Dr. Dickey, who before he married and became a professional explorer, practiced medicine for 25 years in northern and western South America, named the Parima peak from which he saw long-sought El Dorado, the George G. Heye Mountain. That was to honor the important backer of this, his fifth expedition up the Orinoco --George Gustav Heye, 56, retired Manhattan electrical engineer and banker who for 35 years has been assembling relics of North, Central & South American Indians and who, with Archer Milton Huntington,/- in 1922 created the great Heye Foundation & Museum of the American Indian in Manhattan.

Last week Dr. Dickey was at an unmapped place on the Orinoco called Tama Tama. Like all enterprising explorers he had made a reportorial connection with the New York Times. To that paper he wirelessed first news of his discovery. Included in the despatch was mention of a 40-ft. waterfall over which his disabled outboard-motored canoe almost drifted and which he has "named, for a salient figure in the newspaper and exploration world, Russell Owen Cascade."*

Dr. Dickey was as cryptic as were the old Caribs concerning El Dorado. He wirelessed: "We . . . have made a discovery of such startling geographical importance that I must be sure of it beyond the slightest risk of error before I dare have it put in print." He said nothing about finding any gold.

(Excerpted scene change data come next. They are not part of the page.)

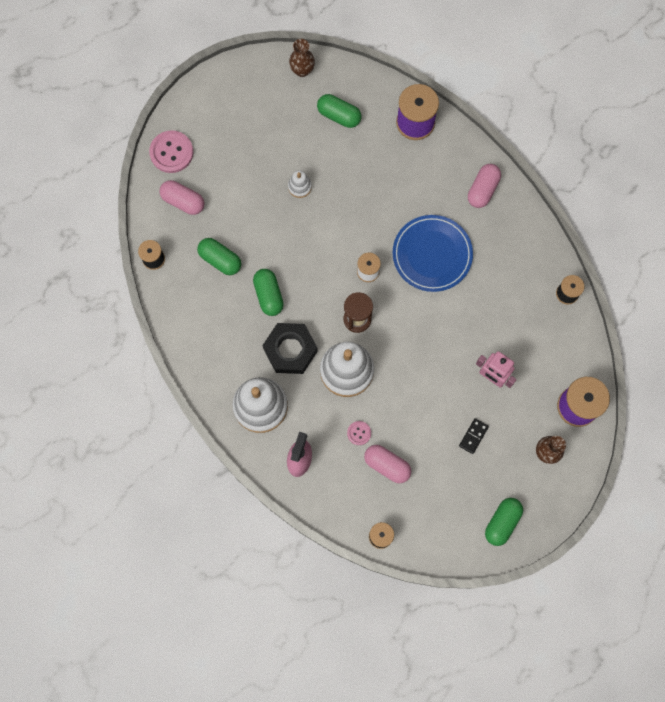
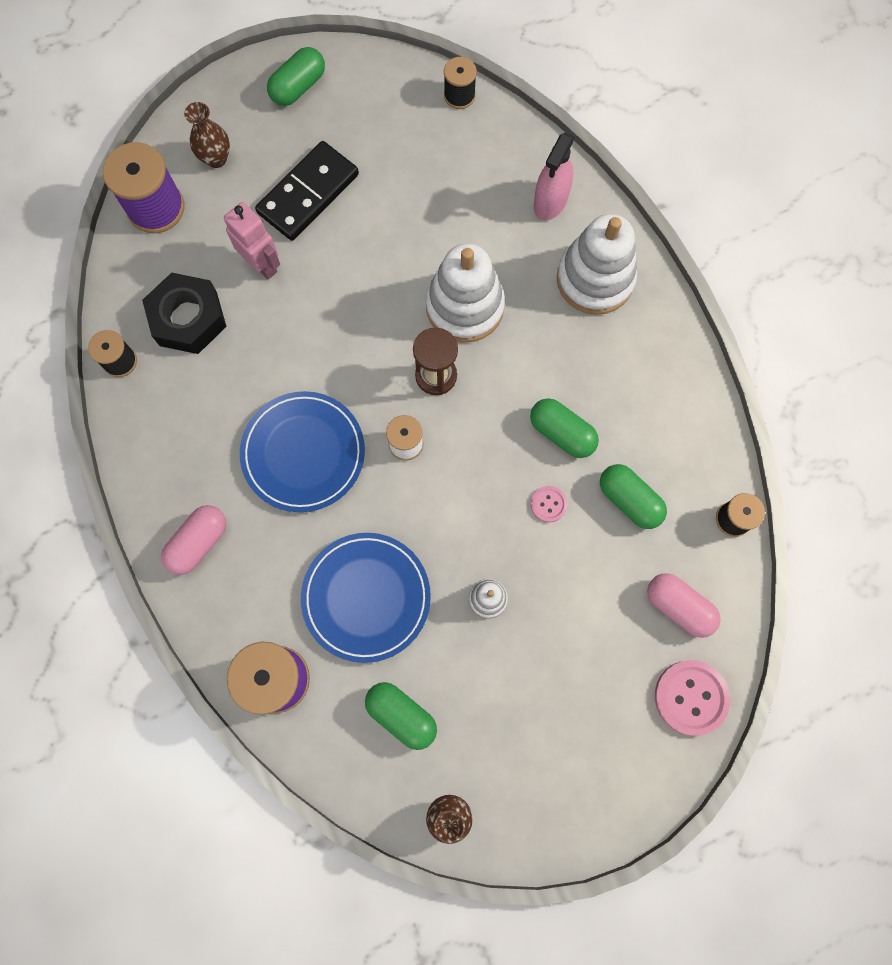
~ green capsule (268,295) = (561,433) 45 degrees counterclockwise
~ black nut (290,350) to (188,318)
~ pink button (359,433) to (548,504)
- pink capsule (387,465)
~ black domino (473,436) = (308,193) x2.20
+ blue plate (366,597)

*About 25 mi. from small Eldorado, Ohio. /-Writer (books, magazine articles), poet (Lace Maker of Segovia), authority on Spanish and Spanish-American affairs, son of California's late great Collis Potter Huntington. His wife is Sculptress Anna Vaughan Hyatt Huntington (small bronzes, large Joans-of-Arc in half a dozen cities, flagpoles in Manhattan). *For his indefatigable daily despatches to the Times from Little America dramatizing the exploits of the Byrd Expedition, Correspondent Russell Owen received the 1930 Pulitzer Prize in Journalism.